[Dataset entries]
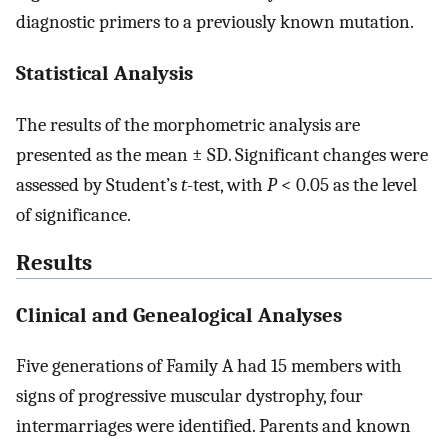
diagnostic primers to a previously known mutation.
Statistical Analysis
The results of the morphometric analysis are
presented as the mean ± SD. Significant changes were
assessed by Student’s
t
-test, with
P
< 0.05 as the level
of significance.
Results
Clinical and Genealogical Analyses
Five generations of Family A had 15 members with
signs of progressive muscular dystrophy, four
intermarriages were identified. Parents and known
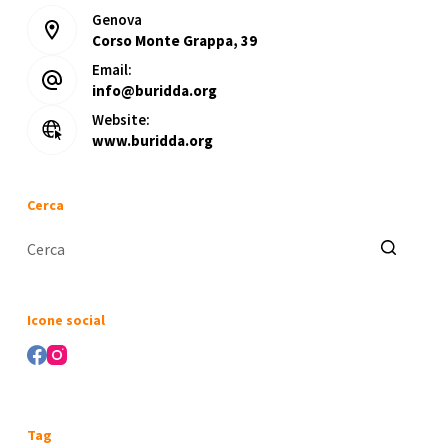
Genova
Corso Monte Grappa, 39
Email:
info@buridda.org
Website:
www.buridda.org
Cerca
Nessun
risultato
Icone social
Tag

- _What the exercise asks_: In the entries above, copy the lines from the one that contains "info@buridda.org" through the last line, exactly as they appear.

- _Expected output_:
info@buridda.org
Website:
www.buridda.org
Cerca
Nessun
risultato
Icone social
Tag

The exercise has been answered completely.